◆ What is expected: Each record must be written out again exactly. Skip any picture it contains.

Dataset entries
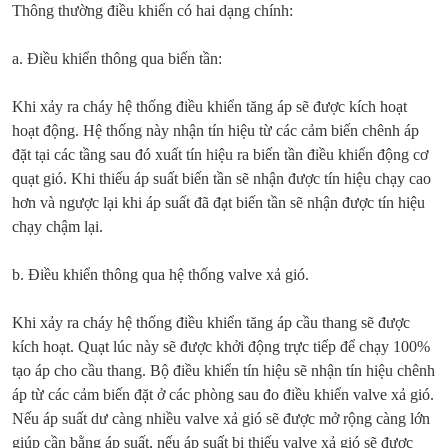
Thông thường điều khiển có hai dạng chính:
a. Điều khiển thông qua biến tần:
Khi xảy ra cháy hệ thống điều khiển tăng áp sẽ được kích hoạt
hoạt động. Hệ thống này nhận tín hiệu từ các cảm biến chênh áp
đặt tại các tầng sau đó xuất tín hiệu ra biến tần điều khiển động cơ
quạt gió. Khi thiếu áp suất biến tần sẽ nhận được tín hiệu chạy cao
hơn và ngược lại khi áp suất đã đạt biến tần sẽ nhận được tín hiệu
chạy chậm lại.
b. Điều khiển thông qua hệ thống valve xả gió.
Khi xảy ra cháy hệ thống điều khiển tăng áp cầu thang sẽ được
kích hoạt. Quạt lúc này sẽ được khởi động trực tiếp để chạy 100%
tạo áp cho cầu thang. Bộ điều khiển tín hiệu sẽ nhận tín hiệu chênh
áp từ các cảm biến đặt ở các phòng sau đo điều khiển valve xả gió.
Nếu áp suất dư càng nhiều valve xả gió sẽ được mở rộng càng lớn
giúp cần bằng áp suất, nếu áp suất bị thiếu valve xả gió sẽ được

◆ Exercise solution:
Thông thường điều khiển có hai dạng chính:
a. Điều khiển thông qua biến tần:
Khi xảy ra cháy hệ thống điều khiển tăng áp sẽ được kích hoạt
hoạt động. Hệ thống này nhận tín hiệu từ các cảm biến chênh áp
đặt tại các tầng sau đó xuất tín hiệu ra biến tần điều khiển động cơ
quạt gió. Khi thiếu áp suất biến tần sẽ nhận được tín hiệu chạy cao
hơn và ngược lại khi áp suất đã đạt biến tần sẽ nhận được tín hiệu
chạy chậm lại.
b. Điều khiển thông qua hệ thống valve xả gió.
Khi xảy ra cháy hệ thống điều khiển tăng áp cầu thang sẽ được
kích hoạt. Quạt lúc này sẽ được khởi động trực tiếp để chạy 100%
tạo áp cho cầu thang. Bộ điều khiển tín hiệu sẽ nhận tín hiệu chênh
áp từ các cảm biến đặt ở các phòng sau đo điều khiển valve xả gió.
Nếu áp suất dư càng nhiều valve xả gió sẽ được mở rộng càng lớn
giúp cần bằng áp suất, nếu áp suất bị thiếu valve xả gió sẽ được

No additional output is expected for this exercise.